Early research results for NCWR-10 are promising. In mouse models, it worked as quickly as naloxone in returning respiratory rates to normal, and it lasted longer. Early testing also revealed a surprising twist –it could be mildly activating opioid receptors while also blocking fentanyl.

“It is blocking the receptors, but it may have a little bit of agonist activity,” Vanderah said. “That always sounds like a bad thing, but in some cases, it could reduce the amount of withdrawal activity. So that’s what we are testing next. While unexpected, this might reduce the severe withdrawal symptoms often triggered by opioid reversal, making NCWR-10 more tolerable for people in crisis.”

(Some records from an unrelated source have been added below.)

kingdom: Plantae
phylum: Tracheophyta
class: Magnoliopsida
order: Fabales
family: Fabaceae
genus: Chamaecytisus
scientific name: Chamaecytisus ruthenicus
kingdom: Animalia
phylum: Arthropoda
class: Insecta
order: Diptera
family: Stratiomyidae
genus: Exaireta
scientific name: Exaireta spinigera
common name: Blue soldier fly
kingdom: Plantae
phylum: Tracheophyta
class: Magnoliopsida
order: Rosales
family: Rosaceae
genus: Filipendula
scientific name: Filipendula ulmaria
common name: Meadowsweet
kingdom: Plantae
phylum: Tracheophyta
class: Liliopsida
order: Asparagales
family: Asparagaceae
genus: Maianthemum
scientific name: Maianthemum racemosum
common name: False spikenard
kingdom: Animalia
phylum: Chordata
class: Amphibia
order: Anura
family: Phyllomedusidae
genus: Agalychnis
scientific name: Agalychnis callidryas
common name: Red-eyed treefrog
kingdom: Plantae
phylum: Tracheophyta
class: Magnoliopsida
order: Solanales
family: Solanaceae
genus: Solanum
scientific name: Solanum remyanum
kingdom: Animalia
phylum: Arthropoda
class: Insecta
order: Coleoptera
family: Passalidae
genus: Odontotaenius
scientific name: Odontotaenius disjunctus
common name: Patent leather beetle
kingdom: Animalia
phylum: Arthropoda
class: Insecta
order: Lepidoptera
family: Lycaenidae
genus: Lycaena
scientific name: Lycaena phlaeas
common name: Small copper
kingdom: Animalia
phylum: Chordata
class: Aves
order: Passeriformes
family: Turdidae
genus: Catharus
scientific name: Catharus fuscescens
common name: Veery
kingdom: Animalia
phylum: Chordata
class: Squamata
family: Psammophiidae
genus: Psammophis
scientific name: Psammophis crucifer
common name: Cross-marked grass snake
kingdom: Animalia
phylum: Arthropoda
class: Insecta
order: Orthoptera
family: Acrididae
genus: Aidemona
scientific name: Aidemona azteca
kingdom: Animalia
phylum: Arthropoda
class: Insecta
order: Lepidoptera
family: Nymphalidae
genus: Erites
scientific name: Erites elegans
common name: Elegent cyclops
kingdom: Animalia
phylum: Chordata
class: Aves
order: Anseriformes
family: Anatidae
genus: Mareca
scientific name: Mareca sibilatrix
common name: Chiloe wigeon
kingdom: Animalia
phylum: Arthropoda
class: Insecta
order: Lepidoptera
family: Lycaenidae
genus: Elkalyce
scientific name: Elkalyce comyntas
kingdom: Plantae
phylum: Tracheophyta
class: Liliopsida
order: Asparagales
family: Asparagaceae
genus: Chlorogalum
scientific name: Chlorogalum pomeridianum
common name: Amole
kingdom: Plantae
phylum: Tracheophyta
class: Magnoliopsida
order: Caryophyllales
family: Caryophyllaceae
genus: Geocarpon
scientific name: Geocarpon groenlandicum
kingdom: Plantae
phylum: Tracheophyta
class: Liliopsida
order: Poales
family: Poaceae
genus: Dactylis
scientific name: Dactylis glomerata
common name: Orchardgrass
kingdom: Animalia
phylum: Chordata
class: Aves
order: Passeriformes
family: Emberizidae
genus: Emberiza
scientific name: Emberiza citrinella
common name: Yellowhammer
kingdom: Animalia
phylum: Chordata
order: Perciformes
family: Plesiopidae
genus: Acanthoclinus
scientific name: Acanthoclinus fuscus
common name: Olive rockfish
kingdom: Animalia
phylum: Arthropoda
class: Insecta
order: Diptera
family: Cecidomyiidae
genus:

The team is also preparing to test the compound against the newest synthetic opioid threats, including carfentanil and isotonitazine.

Carfentanil was originally developed for veterinary use, including to tranquilize extremely large animals such as elephants. It is estimated to be 10,000 times more potent than morphine and 100 times stronger than fentanyl. A nearly microscopic amount of carfentanil, just .02 milligrams, can be fatal for humans. Isotonitazine, or ISO, has never been approved for medical use and is also much more potent than heroin and morphine, according to the Drus Enforcement Administration.

“Carfentanil is one of the deadliest fentanyl analogs,” Vanderah said. “While naloxone might reverse a carfentanil overdose, the effects would be extremely short-acting due to carfentanil’s potency. There is a huge need for a longer lasting opioid overdoes antagonist, and we think NCWR-10 could be the answer.”

The team is currently running toxicology studies that will elevate NCWR-10 from a promising molecule into a potential drug. The project has a checklist of Food and Drug Administration requirements to meet before a human clinical trial could begin, but the team is committed to doing whatever is necessary to advance life-saving tools like NCWR-10.

“We’re continuing to work closely together to develop these compounds,” Vanderah said. “This is about saving lives. And this molecule could be the difference between tragedy and survival.”